++++ DATASET EXTRACT ++++
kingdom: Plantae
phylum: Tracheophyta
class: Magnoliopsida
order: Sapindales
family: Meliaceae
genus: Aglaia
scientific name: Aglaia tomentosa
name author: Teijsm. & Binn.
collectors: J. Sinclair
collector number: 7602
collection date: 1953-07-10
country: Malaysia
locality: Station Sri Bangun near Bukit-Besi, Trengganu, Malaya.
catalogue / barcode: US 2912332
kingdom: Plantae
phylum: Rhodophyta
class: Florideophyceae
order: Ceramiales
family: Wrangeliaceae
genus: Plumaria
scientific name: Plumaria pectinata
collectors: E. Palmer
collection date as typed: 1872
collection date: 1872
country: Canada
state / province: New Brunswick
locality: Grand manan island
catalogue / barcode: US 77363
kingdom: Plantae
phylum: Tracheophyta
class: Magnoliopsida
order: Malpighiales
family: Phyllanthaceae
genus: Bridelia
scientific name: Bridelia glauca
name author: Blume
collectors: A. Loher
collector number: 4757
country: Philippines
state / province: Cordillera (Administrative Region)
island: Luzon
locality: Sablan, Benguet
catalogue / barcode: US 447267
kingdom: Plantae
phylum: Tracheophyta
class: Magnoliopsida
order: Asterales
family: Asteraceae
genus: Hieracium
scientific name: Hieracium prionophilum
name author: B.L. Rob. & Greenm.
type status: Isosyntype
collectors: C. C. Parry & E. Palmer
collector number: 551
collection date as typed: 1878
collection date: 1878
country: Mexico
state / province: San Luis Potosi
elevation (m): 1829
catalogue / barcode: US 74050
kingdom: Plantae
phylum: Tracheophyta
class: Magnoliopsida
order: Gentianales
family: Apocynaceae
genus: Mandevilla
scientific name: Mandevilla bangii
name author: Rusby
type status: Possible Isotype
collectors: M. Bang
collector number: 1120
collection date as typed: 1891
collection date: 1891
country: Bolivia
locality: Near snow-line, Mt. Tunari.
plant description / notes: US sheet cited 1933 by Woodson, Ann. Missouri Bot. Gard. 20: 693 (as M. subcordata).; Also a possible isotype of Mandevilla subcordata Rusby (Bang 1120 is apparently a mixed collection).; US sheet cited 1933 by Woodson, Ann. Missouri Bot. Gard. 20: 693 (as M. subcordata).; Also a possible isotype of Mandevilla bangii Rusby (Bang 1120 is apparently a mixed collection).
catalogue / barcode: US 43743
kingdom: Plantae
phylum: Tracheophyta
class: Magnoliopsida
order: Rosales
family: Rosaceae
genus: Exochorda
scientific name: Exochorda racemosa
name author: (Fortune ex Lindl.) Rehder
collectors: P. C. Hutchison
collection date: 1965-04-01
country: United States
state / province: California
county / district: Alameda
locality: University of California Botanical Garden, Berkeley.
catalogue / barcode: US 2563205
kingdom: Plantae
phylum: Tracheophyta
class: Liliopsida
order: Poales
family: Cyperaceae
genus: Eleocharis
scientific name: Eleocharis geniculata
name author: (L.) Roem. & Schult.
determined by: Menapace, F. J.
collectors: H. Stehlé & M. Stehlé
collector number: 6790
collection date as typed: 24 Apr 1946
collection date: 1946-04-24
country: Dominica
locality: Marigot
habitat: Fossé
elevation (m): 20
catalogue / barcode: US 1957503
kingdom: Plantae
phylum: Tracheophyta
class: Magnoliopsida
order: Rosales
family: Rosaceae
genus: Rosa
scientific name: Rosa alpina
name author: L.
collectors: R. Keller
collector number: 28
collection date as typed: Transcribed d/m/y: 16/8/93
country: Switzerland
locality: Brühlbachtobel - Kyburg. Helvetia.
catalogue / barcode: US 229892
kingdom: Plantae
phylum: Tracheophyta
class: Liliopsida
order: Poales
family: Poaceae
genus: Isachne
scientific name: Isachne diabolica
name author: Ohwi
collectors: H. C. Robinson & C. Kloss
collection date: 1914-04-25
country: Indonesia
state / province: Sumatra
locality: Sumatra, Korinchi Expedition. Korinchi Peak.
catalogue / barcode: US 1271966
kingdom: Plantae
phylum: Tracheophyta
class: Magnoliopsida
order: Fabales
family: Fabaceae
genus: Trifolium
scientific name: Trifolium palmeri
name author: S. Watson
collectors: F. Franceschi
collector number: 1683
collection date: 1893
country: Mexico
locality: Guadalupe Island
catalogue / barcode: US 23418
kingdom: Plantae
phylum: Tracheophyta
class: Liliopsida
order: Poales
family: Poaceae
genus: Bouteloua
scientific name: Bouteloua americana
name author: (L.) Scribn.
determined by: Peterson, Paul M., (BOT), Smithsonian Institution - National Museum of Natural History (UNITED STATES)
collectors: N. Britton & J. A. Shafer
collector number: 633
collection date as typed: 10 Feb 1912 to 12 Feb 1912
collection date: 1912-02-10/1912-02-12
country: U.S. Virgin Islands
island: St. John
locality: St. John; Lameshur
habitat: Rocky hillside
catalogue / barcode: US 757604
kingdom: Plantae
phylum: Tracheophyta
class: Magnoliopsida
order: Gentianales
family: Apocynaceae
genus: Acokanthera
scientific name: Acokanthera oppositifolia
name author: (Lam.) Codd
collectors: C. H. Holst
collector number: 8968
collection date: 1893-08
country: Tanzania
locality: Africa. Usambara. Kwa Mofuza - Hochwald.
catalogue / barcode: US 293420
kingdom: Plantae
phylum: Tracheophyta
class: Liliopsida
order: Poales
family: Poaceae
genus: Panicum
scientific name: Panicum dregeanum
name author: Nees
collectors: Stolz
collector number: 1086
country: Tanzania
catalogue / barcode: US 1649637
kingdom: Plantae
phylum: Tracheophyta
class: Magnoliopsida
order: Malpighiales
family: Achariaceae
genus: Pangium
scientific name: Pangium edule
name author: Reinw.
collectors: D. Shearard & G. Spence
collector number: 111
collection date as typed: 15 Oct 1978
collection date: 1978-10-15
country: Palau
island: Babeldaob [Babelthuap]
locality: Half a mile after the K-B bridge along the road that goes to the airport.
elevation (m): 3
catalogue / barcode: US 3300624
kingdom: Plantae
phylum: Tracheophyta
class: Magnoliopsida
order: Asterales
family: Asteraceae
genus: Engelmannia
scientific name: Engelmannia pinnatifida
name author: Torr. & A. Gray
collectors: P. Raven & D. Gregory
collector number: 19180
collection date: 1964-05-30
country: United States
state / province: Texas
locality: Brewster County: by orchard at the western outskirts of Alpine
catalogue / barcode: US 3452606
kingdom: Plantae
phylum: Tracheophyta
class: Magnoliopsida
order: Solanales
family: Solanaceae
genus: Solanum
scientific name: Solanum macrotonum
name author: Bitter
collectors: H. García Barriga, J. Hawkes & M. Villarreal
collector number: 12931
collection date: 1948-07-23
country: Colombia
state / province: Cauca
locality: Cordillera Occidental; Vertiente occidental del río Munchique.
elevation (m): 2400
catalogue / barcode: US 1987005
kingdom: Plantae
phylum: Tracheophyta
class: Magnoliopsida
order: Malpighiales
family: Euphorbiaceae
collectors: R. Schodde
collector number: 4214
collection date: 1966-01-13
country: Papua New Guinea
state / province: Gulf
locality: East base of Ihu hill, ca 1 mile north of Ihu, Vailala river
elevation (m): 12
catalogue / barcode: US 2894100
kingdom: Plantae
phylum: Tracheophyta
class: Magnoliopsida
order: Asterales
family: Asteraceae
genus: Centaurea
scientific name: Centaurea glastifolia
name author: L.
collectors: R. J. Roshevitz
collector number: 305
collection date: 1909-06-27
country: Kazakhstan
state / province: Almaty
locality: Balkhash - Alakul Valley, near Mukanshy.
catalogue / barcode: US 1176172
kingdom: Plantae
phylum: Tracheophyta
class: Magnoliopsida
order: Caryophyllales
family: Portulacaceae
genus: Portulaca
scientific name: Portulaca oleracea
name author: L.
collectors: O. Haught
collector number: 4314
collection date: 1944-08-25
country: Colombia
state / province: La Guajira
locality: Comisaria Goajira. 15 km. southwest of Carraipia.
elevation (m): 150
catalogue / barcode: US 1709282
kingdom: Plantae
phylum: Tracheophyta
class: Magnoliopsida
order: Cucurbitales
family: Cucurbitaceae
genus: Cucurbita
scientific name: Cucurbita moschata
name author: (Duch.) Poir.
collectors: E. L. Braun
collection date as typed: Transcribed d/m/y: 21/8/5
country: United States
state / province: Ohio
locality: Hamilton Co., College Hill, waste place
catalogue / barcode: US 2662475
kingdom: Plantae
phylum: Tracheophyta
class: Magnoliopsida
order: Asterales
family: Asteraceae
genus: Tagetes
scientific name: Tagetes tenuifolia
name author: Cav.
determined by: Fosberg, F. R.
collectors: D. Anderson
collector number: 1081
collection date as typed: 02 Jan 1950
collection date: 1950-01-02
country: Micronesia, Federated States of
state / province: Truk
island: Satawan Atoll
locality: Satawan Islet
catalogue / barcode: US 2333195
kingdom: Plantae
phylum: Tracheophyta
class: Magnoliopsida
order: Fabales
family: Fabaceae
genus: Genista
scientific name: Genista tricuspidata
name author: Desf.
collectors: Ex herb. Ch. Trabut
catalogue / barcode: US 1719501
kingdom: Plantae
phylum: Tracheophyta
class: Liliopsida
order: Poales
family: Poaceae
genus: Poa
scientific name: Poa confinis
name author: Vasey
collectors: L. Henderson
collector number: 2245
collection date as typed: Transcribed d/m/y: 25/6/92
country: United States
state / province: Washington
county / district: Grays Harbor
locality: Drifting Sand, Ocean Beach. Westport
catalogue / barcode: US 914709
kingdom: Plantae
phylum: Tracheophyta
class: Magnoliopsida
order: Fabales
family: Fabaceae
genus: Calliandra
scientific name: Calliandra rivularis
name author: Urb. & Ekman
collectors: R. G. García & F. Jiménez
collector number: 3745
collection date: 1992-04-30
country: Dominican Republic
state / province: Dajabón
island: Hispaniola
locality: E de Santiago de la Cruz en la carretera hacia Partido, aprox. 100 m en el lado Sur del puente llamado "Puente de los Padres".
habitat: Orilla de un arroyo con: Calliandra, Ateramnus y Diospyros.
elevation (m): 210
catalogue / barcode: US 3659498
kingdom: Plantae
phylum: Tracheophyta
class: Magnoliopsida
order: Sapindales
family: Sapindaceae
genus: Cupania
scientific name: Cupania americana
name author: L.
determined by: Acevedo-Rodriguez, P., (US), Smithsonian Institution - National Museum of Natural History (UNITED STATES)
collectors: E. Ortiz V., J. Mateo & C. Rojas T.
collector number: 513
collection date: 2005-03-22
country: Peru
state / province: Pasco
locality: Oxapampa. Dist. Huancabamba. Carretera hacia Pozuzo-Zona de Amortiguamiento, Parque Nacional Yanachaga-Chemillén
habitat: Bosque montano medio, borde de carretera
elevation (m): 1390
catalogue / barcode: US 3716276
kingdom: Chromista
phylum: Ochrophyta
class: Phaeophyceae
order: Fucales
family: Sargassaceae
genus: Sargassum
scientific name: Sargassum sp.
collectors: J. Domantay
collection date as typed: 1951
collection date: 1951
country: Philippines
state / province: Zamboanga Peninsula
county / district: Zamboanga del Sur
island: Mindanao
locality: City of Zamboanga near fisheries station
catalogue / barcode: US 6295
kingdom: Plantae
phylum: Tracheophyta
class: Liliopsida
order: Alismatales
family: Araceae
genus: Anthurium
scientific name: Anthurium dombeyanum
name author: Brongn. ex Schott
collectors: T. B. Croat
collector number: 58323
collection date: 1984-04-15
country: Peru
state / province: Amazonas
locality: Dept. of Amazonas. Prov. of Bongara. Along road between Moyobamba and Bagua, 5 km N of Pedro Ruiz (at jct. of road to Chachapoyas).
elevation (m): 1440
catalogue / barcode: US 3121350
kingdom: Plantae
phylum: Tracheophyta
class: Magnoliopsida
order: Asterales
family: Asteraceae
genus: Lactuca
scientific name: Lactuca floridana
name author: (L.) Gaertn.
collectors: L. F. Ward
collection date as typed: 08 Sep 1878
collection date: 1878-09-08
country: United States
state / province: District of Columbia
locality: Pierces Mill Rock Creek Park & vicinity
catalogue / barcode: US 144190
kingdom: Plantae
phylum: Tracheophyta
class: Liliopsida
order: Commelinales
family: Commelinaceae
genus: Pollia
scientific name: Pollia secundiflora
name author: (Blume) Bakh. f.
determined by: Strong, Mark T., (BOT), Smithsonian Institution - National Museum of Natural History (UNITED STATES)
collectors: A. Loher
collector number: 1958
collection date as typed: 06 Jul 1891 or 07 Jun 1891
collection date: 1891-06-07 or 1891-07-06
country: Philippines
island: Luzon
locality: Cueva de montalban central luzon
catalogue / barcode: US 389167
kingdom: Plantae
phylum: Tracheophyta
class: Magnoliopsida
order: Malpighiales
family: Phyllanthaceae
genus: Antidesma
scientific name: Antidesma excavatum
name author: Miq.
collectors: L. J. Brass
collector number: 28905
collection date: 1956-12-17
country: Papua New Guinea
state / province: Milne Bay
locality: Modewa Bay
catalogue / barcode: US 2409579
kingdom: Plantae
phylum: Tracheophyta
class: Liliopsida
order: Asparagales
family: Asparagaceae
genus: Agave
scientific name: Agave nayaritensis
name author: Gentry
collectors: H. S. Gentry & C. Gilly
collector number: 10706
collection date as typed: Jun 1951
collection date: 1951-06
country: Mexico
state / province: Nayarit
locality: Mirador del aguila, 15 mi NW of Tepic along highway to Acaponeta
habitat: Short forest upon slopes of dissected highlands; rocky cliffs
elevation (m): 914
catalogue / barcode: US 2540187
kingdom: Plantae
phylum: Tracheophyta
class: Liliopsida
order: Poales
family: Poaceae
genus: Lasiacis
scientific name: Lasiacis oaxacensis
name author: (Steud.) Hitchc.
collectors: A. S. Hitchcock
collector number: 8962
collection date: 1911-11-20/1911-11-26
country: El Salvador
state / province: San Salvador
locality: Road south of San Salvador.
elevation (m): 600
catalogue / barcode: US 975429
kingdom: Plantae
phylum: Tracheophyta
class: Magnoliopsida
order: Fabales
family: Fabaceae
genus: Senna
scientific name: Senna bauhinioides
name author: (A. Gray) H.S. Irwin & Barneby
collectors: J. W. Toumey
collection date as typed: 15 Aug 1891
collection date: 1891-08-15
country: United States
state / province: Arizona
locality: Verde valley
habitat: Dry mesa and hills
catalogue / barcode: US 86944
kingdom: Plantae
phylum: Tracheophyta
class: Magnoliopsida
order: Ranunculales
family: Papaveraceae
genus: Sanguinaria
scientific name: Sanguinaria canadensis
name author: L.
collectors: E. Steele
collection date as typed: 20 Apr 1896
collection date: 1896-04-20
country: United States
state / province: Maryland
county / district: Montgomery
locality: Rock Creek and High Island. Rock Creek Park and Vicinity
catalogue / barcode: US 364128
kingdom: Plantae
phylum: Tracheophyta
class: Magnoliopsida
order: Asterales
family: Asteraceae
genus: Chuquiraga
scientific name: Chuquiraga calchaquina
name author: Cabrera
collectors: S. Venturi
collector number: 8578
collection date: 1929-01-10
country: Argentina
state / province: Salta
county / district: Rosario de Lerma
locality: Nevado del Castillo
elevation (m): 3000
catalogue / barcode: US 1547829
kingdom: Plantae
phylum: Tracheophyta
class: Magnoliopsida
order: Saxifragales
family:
++++
### [THE REQUEST]
From the listing above, pull out the lines from the one with "collector number: 551" up to and including the one with "scientific name: Eleocharis geniculata", and copy them without any changes.

### [TASK OUTPUT]
collector number: 551
collection date as typed: 1878
collection date: 1878
country: Mexico
state / province: San Luis Potosi
elevation (m): 1829
catalogue / barcode: US 74050
kingdom: Plantae
phylum: Tracheophyta
class: Magnoliopsida
order: Gentianales
family: Apocynaceae
genus: Mandevilla
scientific name: Mandevilla bangii
name author: Rusby
type status: Possible Isotype
collectors: M. Bang
collector number: 1120
collection date as typed: 1891
collection date: 1891
country: Bolivia
locality: Near snow-line, Mt. Tunari.
plant description / notes: US sheet cited 1933 by Woodson, Ann. Missouri Bot. Gard. 20: 693 (as M. subcordata).; Also a possible isotype of Mandevilla subcordata Rusby (Bang 1120 is apparently a mixed collection).; US sheet cited 1933 by Woodson, Ann. Missouri Bot. Gard. 20: 693 (as M. subcordata).; Also a possible isotype of Mandevilla bangii Rusby (Bang 1120 is apparently a mixed collection).
catalogue / barcode: US 43743
kingdom: Plantae
phylum: Tracheophyta
class: Magnoliopsida
order: Rosales
family: Rosaceae
genus: Exochorda
scientific name: Exochorda racemosa
name author: (Fortune ex Lindl.) Rehder
collectors: P. C. Hutchison
collection date: 1965-04-01
country: United States
state / province: California
county / district: Alameda
locality: University of California Botanical Garden, Berkeley.
catalogue / barcode: US 2563205
kingdom: Plantae
phylum: Tracheophyta
class: Liliopsida
order: Poales
family: Cyperaceae
genus: Eleocharis
scientific name: Eleocharis geniculata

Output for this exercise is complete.